King Juan Carlos of Spain has abdicated, Prime Minister Mariano Rajoy has announced.
Photographs of the king signing the official papers, together with a letter announcing his decison, were released by the royal family on Twitter.
The surprise announcement comes after a dramatic decline in the popularity of King Juan Carlos, 76, who has ruled since 1975.

First, the King was discovered to have traveled to Africa on a big-game hunting expedition, shooting elephant in private game reserves, and the past year has seen wave after wave of negative publicity as his daughter, the Infanta Cristina, and her husband have been the focus of a long-running corruption investigation.
Juan Carlos's son Prince Felipe, 45, will take over the throne.
Juan Carlos’s resignation as King marks an extraordinary gamble on the part of the Spanish monarchy.
Despite the recent scandals, the Spanish retain a huge affection for their King as it was he who bloodlessly delivered the country from the nightmare of the Franco dictatorship, which ruled Spain from 1939 to 1975.
Toward the end of his life, Franco handed over power to Juan Carlos, the hereditary king, which he thought would be a way of maintaining an absolute, non-democratic state.
However, Juan Carlos effectively tricked him. During his lifetime he espoused pro-Franco views, but was secretly meeting with the liberal opposition and political dissenters, and two days after Franco’s death he announced far reaching democratic reforms.

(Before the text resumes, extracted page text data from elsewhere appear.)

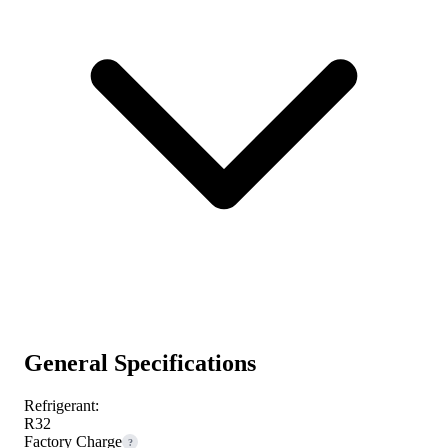
General Specifications
Refrigerant:
R32
Factory Charge
?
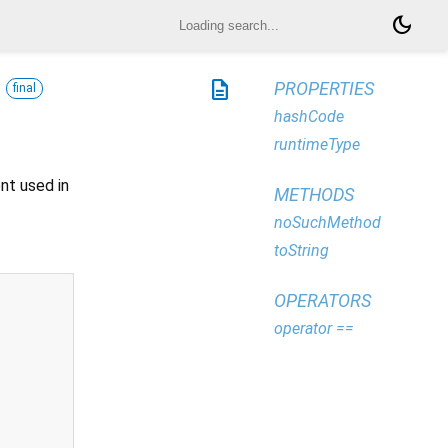
dark_mode
description
PROPERTIES
final
hashCode
runtimeType
nt used in
METHODS
noSuchMethod
toString
OPERATORS
operator ==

“His majesty, King Juan Carlos, has just communicated to me his will to give up the throne—I’m convinced this is the best moment for change,” Prime Minister Mariano Rajoy said this morning.
Juan Carlos is the second European monarch to abdicate in just over a year. In April last year, Queen Beatrix of the Netherlands handed the throne to her son Prince Willem-Alexander after 33 years.

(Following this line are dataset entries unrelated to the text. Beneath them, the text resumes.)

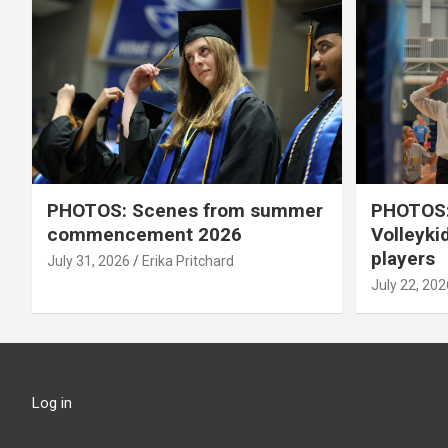
PHOTOS: Scenes from summer
PHOTOS:
commencement 2026
Volleyki
players
July 31, 2026
Erika Pritchard
July 22, 202
Log in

We assume Prince Charles is currently glued to the news feed.
The abdication has caught most observers by surprise, but it was predicted by Lars Hovbakke Sørensen, a lecturer in European royalty at the University of Copenhagen, when he spoke to the Daily Beast’s Nico Hines earlier this year.
“Cristina is seen as being close to the king; her problems are the king’s problems,” he told The Daily Beast. “I wouldn’t be surprised if King Juan Carlos chooses to resign in the coming months, and hands over the throne to Crown Prince Felipe in an attempt to save the monarchy.”